Maybe it’s a meme or quote image about abortion or commentary on a current event, sometimes one can’t help posting an assertive update about a divisive topic.

From there it takes off into a drawn out conceptual discussion from a bunch of different Christians—many of which speak strongly and definitively. Eight out of ten times it devolves into an argument.

Here are some things you might want to think about next time you want to post your religious opinion (and for the sake of argument, let’s assume you’re right) on Facebook.

These issues are not theoretical

I get that these issues might be important to you, but they represent more than ideas and concepts. For many people they represent a real, living hell full of sadness, regret, and deep wounds.

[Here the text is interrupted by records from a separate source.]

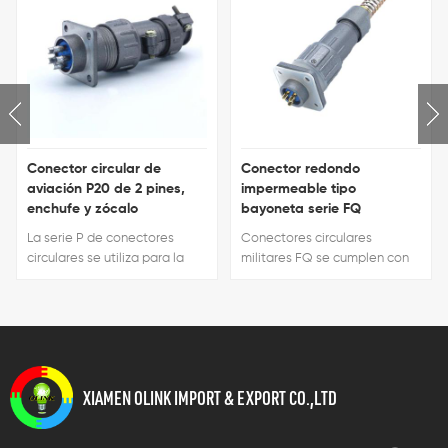
Conector circular de
Conector redondo
aviación P20 de 2 pines,
impermeable tipo
enchufe y zócalo
bayoneta serie FQ
La serie P de conectores
Conectores circulares
circulares se utiliza para la
militares FQ se cumplen con
conexión de circuitos entre
los estándares de
diversos equipos eléctricos.
administración de la industria
Están fabricados según la
de componentes del
norma SJ/T10496 y para
Ministerio de industria
aplicaciones militares e
electrónica D24Q / RE008-
industriales.
84. Son ampliamente
XIAMEN OLINK IMPORT & EXPORT CO.,LTD
utilizados en la conexión
eléctrica entre equipos
electrónicos.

As these discussion turn sour and judgmental, as the nearly always do, there are people reading the exchange and grieving.

The problem is that you cannot necessarily know who’s seeing your update, even if they’re not commenting. And what feels like an important, conceptual discussion is tearing the scab off someone else’s wounds.

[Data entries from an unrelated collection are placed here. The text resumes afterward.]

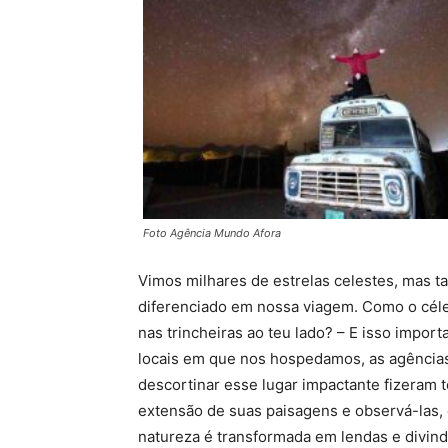
Foto Agência Mundo Afora
Vimos milhares de estrelas celestes, mas t
diferenciado em nossa viagem. Como o céle
nas trincheiras ao teu lado? – E isso import
locais em que nos hospedamos, as agências
descortinar esse lugar impactante fizeram 
extensão de suas paisagens e observá-las, 
natureza é transformada em lendas e divind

I brought this up recently in a similar thread and was rebuked by someone who condescendingly said, “I keep forgetting about the 11th commandment, ‘Thou shalt not hurt anyone’s feelings.'” 

But this isn’t about “not hurting feelings.” It’s about not doing more damage to damaged people.

Are you just communicating that you’re unsafe?

Many, if not most, of your Facebook friends have had experiences, tragedies, and moral failures that you know nothing about. Their healing isn’t contingent upon confronted with “the truth.”

Most of the time they’re more aware of their failures than you are. They might not feel forgivable or valued, and part of their restoration requires relationships with people they can trust.

You might have the best intentions when you post that fetus picture with the strongly worded abortion message, but what does it say to the friend that you didn’t even know aborted their child? You might not intend it, but maybe you’re reinforcing their shame. Maybe you’ve sent them into hiding when they would have been willing to open up to you.

Or worse yet, what happens when that obnoxious guy from church drops words like “baby killer” in your update? Now to them, you’re guilty by association.

Or when you post your disgust about some celebrity’s “sin.” You communicate something significant to the people who may be guilty of the same failure. Your disfavor towards this faceless celebrity is internalized by them as commentary on them.

“I’m just trying to stand up for the truth”

Yeah, I get it. You’re passionate about this issue, and whatever your stance is, you’re confident you’re right—Scripture is squarely on your side. So, what’s your end game?

We forget that Facebook is a public venue. Sure, you can post your opinions and get a lot of kudos from people that agree with you. There might be a couple strong-willed people who are willing to bicker with you.

But most of the people you alienate will never say a word.

It’s sad, because what you do imperfectly by shouting your opinions onto people’s walls, could be done better by building relationships.

Facebook’s weaknesses make sharing potentially divisive material a huge gamble. Too much important information and interpretation is left to imagination.

Sometimes what you gain isn’t worth the loss.